== Extracted entries
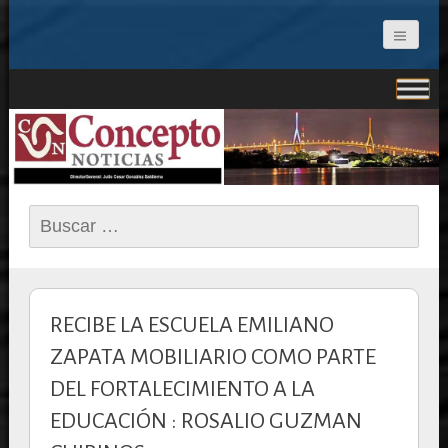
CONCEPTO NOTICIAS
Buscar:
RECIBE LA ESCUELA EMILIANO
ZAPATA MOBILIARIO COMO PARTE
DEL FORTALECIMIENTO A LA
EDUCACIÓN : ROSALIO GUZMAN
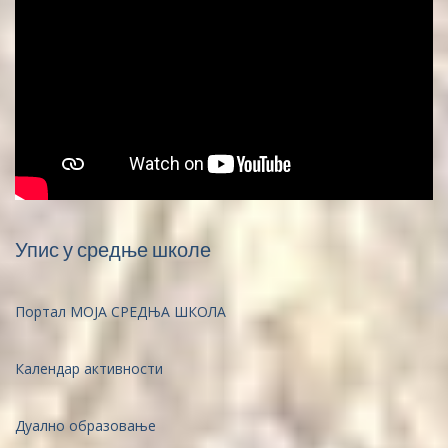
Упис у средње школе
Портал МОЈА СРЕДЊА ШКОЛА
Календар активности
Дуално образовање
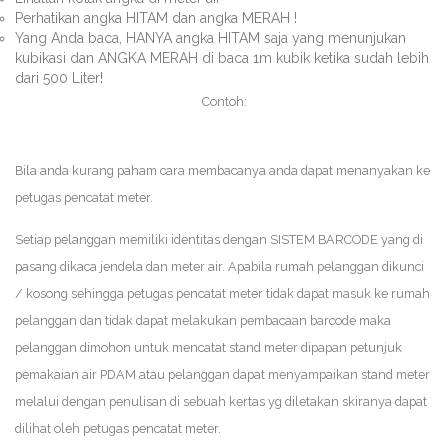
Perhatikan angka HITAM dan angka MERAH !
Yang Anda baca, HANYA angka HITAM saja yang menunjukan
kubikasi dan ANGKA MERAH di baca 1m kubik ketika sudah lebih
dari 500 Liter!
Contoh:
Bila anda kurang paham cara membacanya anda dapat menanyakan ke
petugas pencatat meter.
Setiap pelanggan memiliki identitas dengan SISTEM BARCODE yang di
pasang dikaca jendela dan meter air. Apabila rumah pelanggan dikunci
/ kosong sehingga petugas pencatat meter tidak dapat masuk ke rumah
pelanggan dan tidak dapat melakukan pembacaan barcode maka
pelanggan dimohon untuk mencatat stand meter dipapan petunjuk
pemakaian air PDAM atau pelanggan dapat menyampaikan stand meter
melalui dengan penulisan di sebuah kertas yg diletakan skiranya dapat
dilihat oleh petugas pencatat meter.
====
== Extracted entries
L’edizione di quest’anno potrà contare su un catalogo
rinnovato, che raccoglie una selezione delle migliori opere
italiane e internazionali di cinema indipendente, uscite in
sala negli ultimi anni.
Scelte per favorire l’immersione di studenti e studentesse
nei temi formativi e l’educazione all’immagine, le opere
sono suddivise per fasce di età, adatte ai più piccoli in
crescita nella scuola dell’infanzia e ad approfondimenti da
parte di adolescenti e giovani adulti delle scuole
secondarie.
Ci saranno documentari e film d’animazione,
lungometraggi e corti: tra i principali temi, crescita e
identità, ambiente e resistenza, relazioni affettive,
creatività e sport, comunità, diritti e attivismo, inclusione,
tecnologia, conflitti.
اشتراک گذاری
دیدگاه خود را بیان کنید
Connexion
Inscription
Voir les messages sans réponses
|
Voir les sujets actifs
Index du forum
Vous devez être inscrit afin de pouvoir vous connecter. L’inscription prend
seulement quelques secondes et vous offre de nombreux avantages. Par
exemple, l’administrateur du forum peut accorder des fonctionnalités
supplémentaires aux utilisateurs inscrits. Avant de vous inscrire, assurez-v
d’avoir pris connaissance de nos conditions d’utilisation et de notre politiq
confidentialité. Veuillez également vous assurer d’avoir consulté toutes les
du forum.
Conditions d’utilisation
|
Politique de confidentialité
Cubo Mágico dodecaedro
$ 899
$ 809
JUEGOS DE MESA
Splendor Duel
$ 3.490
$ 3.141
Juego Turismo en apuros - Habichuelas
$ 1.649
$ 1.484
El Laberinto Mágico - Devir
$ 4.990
====
◆ Work order: Within the material above, transcribe exactly the lines that run from the line holding "kubikasi dan ANGKA" through the line holding "dilihat oleh petugas pencatat meter.".

◆ Exercise result:
kubikasi dan ANGKA MERAH di baca 1m kubik ketika sudah lebih
dari 500 Liter!
Contoh:
Bila anda kurang paham cara membacanya anda dapat menanyakan ke
petugas pencatat meter.
Setiap pelanggan memiliki identitas dengan SISTEM BARCODE yang di
pasang dikaca jendela dan meter air. Apabila rumah pelanggan dikunci
/ kosong sehingga petugas pencatat meter tidak dapat masuk ke rumah
pelanggan dan tidak dapat melakukan pembacaan barcode maka
pelanggan dimohon untuk mencatat stand meter dipapan petunjuk
pemakaian air PDAM atau pelanggan dapat menyampaikan stand meter
melalui dengan penulisan di sebuah kertas yg diletakan skiranya dapat
dilihat oleh petugas pencatat meter.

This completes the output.